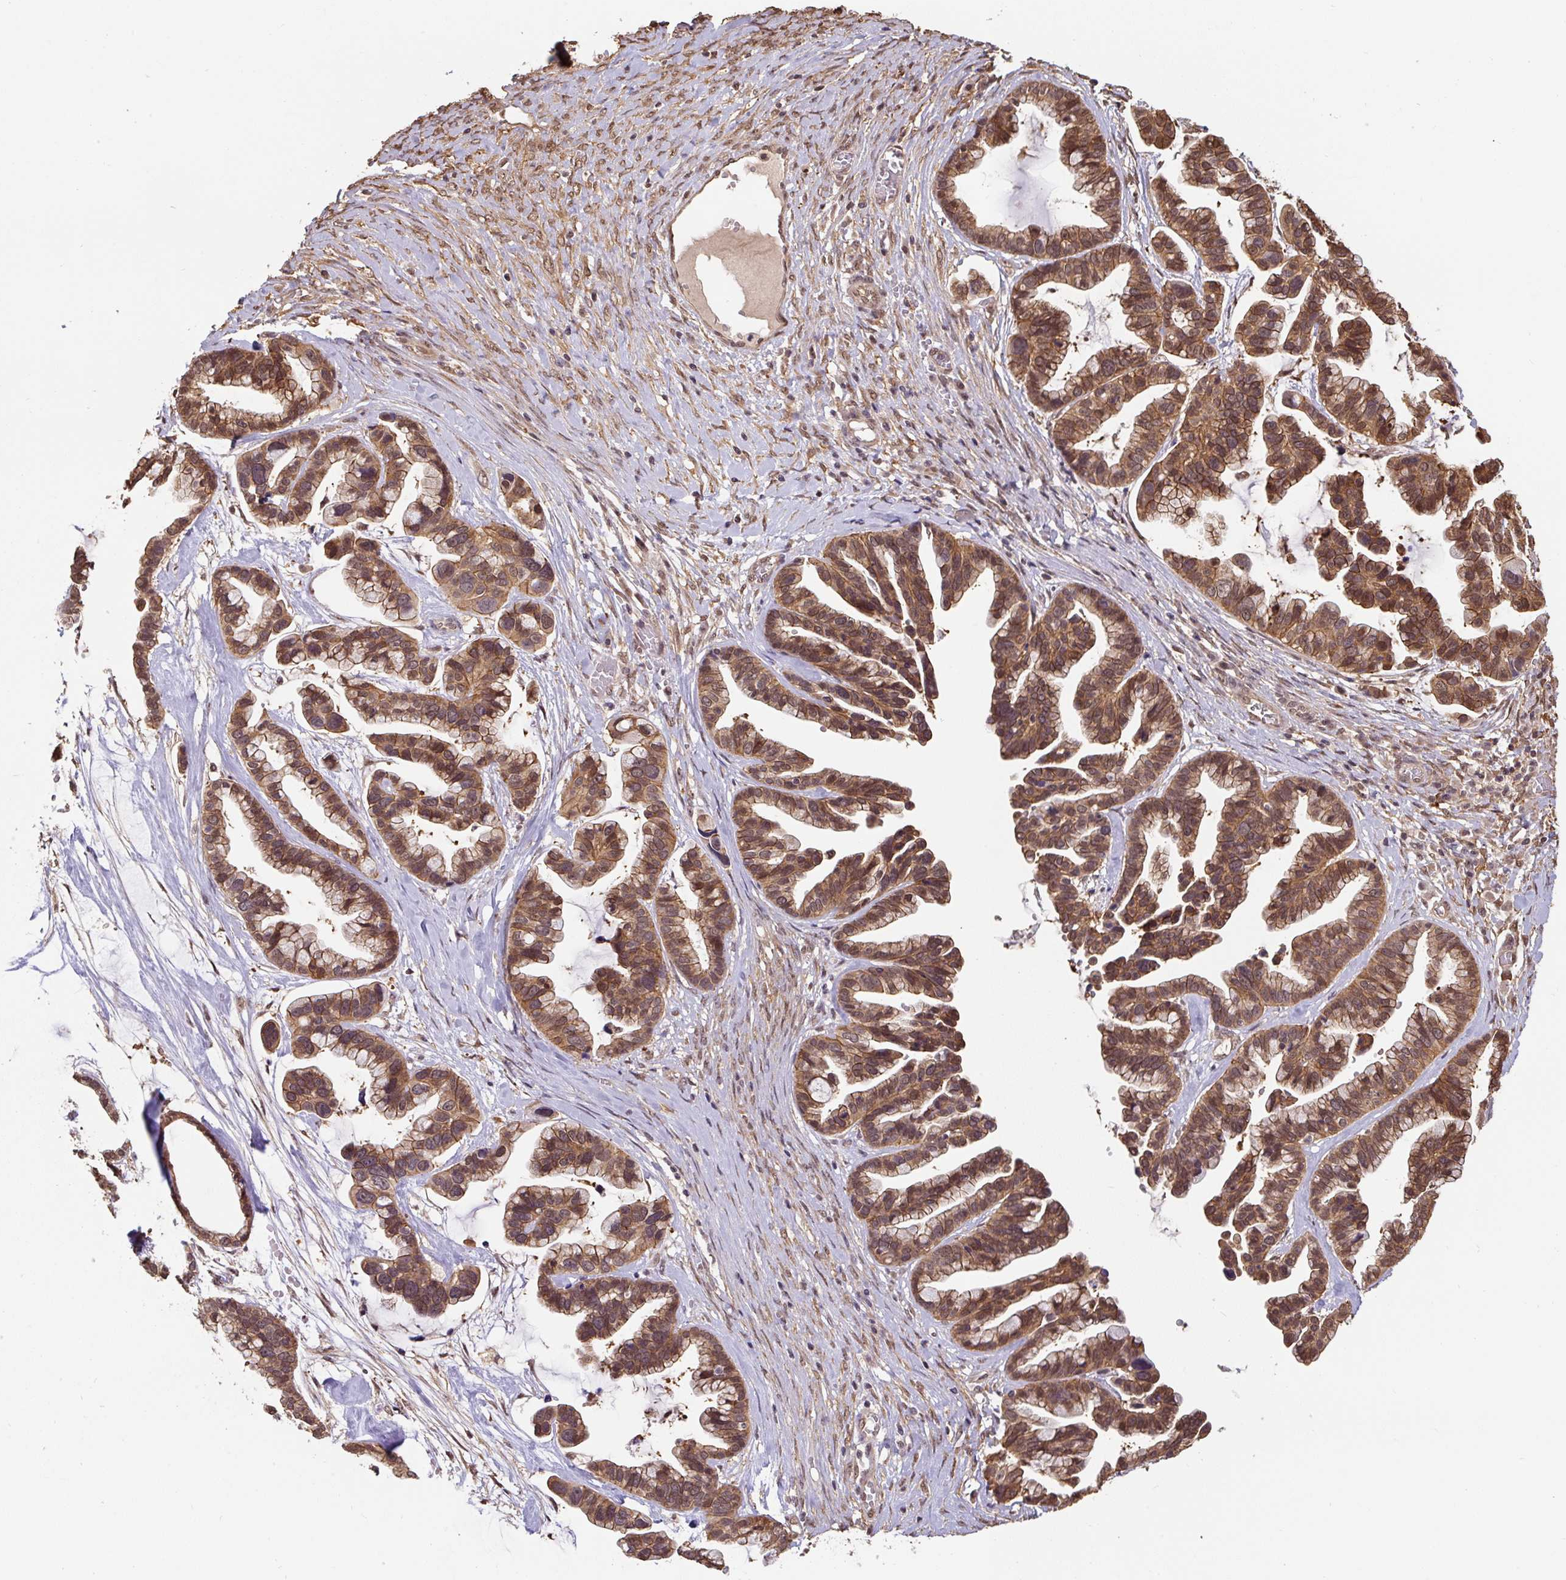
{"staining": {"intensity": "moderate", "quantity": ">75%", "location": "cytoplasmic/membranous,nuclear"}, "tissue": "ovarian cancer", "cell_type": "Tumor cells", "image_type": "cancer", "snomed": [{"axis": "morphology", "description": "Cystadenocarcinoma, serous, NOS"}, {"axis": "topography", "description": "Ovary"}], "caption": "This is a histology image of immunohistochemistry staining of ovarian serous cystadenocarcinoma, which shows moderate staining in the cytoplasmic/membranous and nuclear of tumor cells.", "gene": "ST13", "patient": {"sex": "female", "age": 56}}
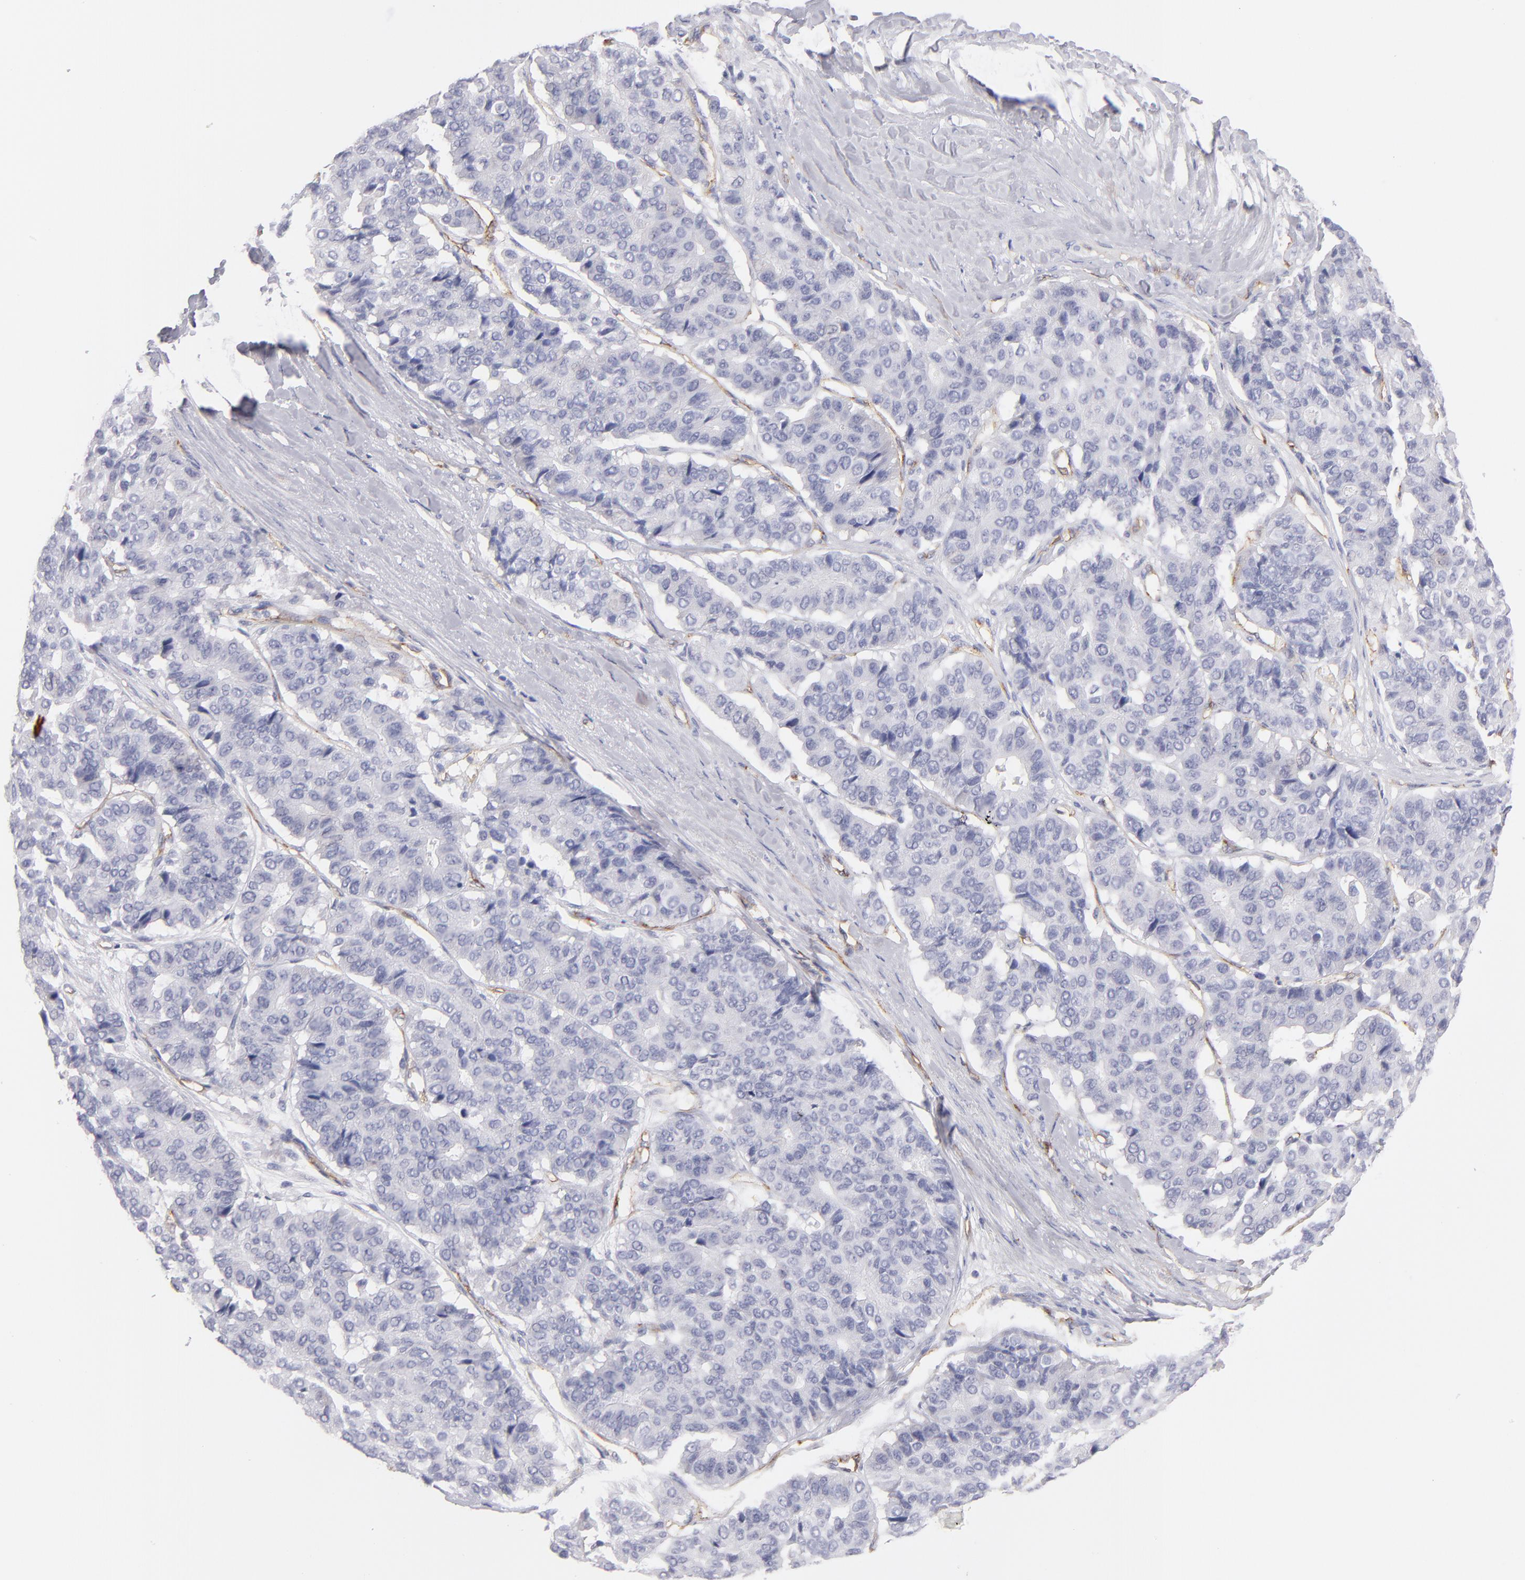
{"staining": {"intensity": "negative", "quantity": "none", "location": "none"}, "tissue": "pancreatic cancer", "cell_type": "Tumor cells", "image_type": "cancer", "snomed": [{"axis": "morphology", "description": "Adenocarcinoma, NOS"}, {"axis": "topography", "description": "Pancreas"}], "caption": "This is a photomicrograph of IHC staining of pancreatic adenocarcinoma, which shows no staining in tumor cells. (Immunohistochemistry, brightfield microscopy, high magnification).", "gene": "PLVAP", "patient": {"sex": "male", "age": 50}}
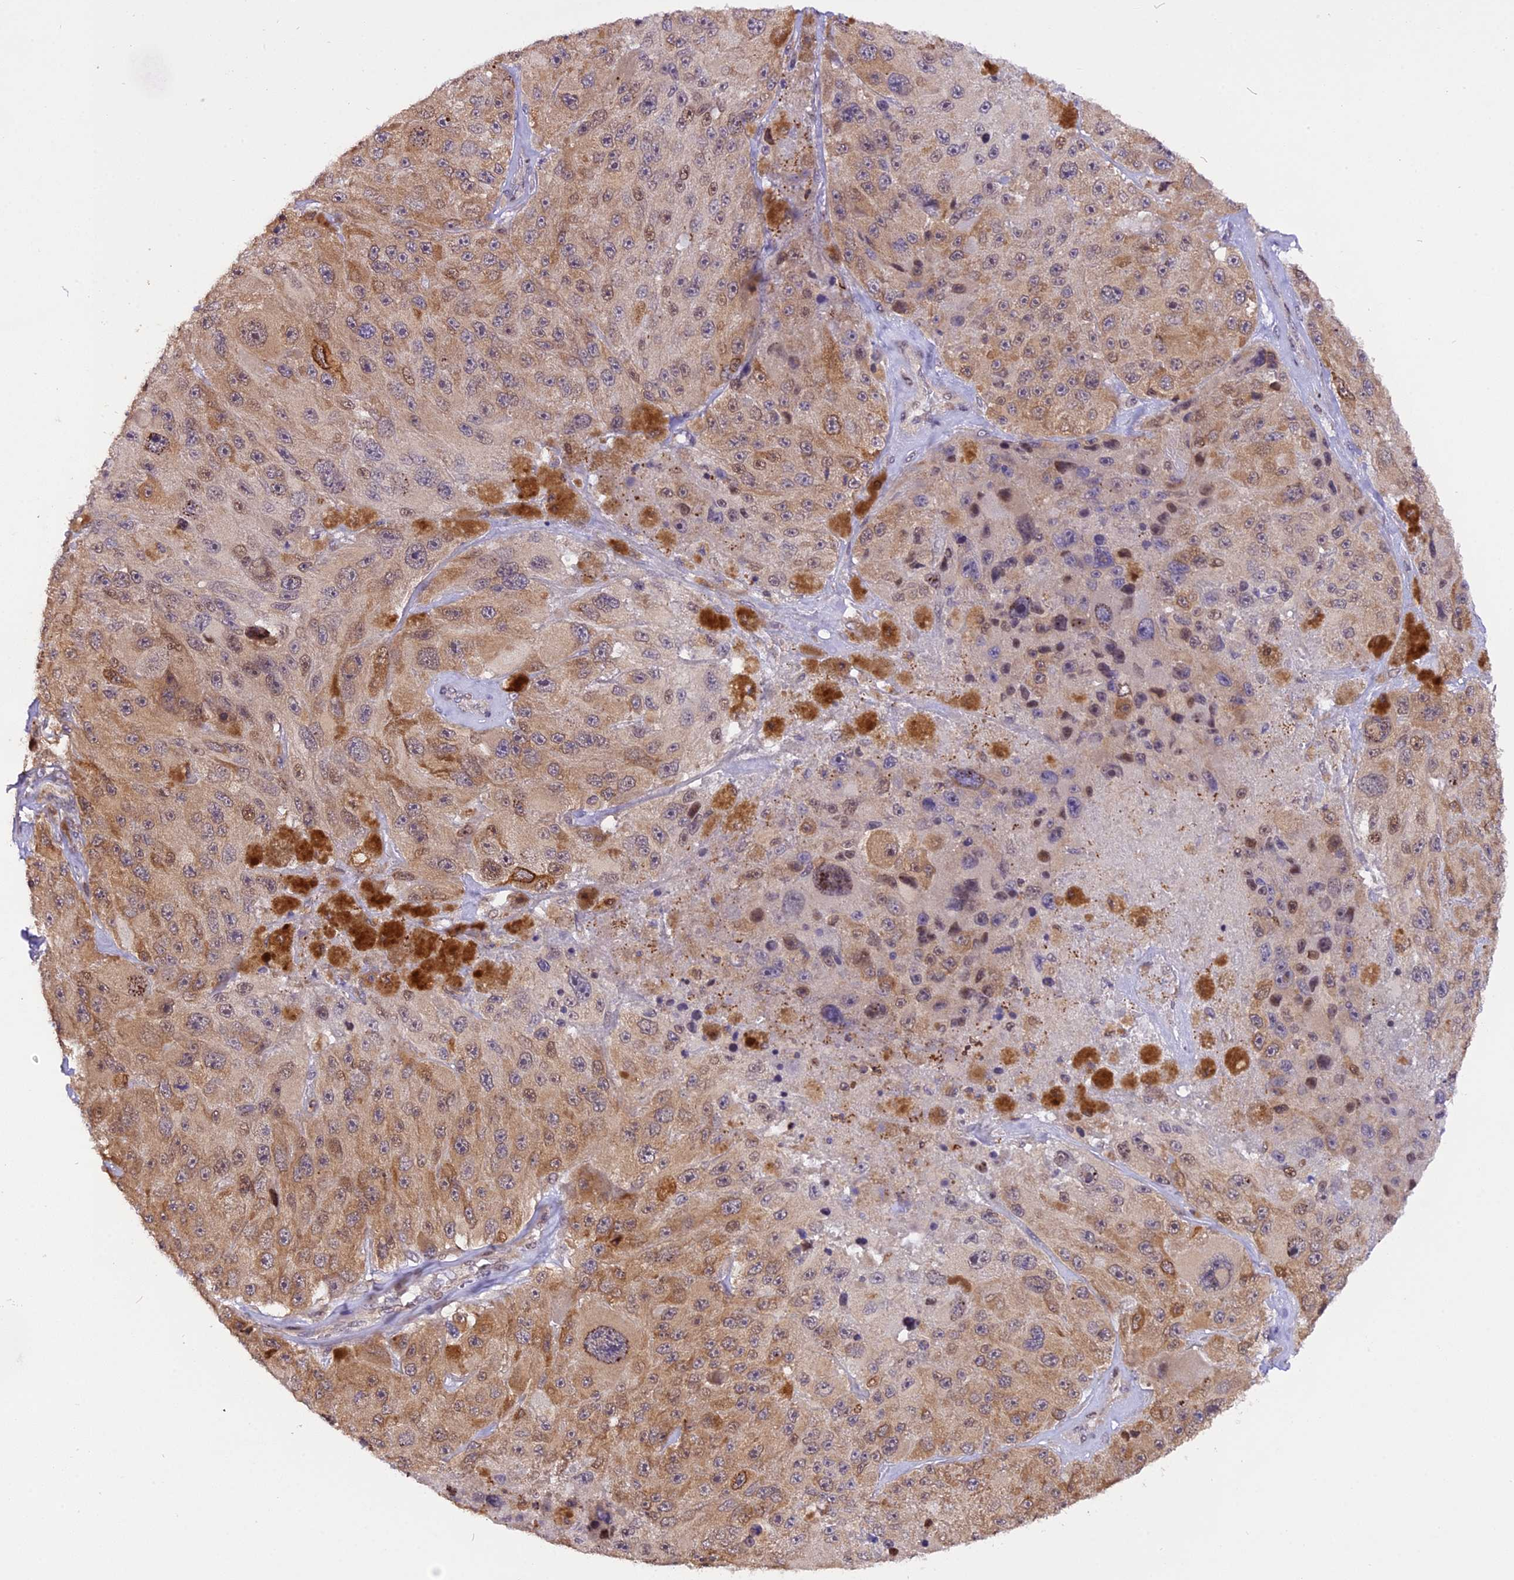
{"staining": {"intensity": "moderate", "quantity": "25%-75%", "location": "cytoplasmic/membranous"}, "tissue": "melanoma", "cell_type": "Tumor cells", "image_type": "cancer", "snomed": [{"axis": "morphology", "description": "Malignant melanoma, Metastatic site"}, {"axis": "topography", "description": "Lymph node"}], "caption": "Protein positivity by immunohistochemistry (IHC) shows moderate cytoplasmic/membranous expression in approximately 25%-75% of tumor cells in melanoma.", "gene": "HERPUD1", "patient": {"sex": "male", "age": 62}}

Your task
Your response must consist of the material above, reproduced word for word, with the images omitted.

Task output
{"staining": {"intensity": "moderate", "quantity": ">75%", "location": "cytoplasmic/membranous,nuclear"}, "tissue": "ovarian cancer", "cell_type": "Tumor cells", "image_type": "cancer", "snomed": [{"axis": "morphology", "description": "Cystadenocarcinoma, serous, NOS"}, {"axis": "topography", "description": "Ovary"}], "caption": "This is a histology image of immunohistochemistry staining of ovarian serous cystadenocarcinoma, which shows moderate staining in the cytoplasmic/membranous and nuclear of tumor cells.", "gene": "ST13", "patient": {"sex": "female", "age": 56}}
{"staining": {"intensity": "negative", "quantity": "none", "location": "none"}, "tissue": "pancreatic cancer", "cell_type": "Tumor cells", "image_type": "cancer", "snomed": [{"axis": "morphology", "description": "Adenocarcinoma, NOS"}, {"axis": "topography", "description": "Pancreas"}], "caption": "This is a photomicrograph of IHC staining of pancreatic adenocarcinoma, which shows no staining in tumor cells. (Immunohistochemistry, brightfield microscopy, high magnification).", "gene": "PLVAP", "patient": {"sex": "male", "age": 50}}
{"staining": {"intensity": "moderate", "quantity": "25%-75%", "location": "cytoplasmic/membranous"}, "tissue": "melanoma", "cell_type": "Tumor cells", "image_type": "cancer", "snomed": [{"axis": "morphology", "description": "Malignant melanoma, Metastatic site"}, {"axis": "topography", "description": "Lymph node"}], "caption": "Protein positivity by immunohistochemistry (IHC) shows moderate cytoplasmic/membranous expression in approximately 25%-75% of tumor cells in melanoma.", "gene": "HERPUD1", "patient": {"sex": "male", "age": 62}}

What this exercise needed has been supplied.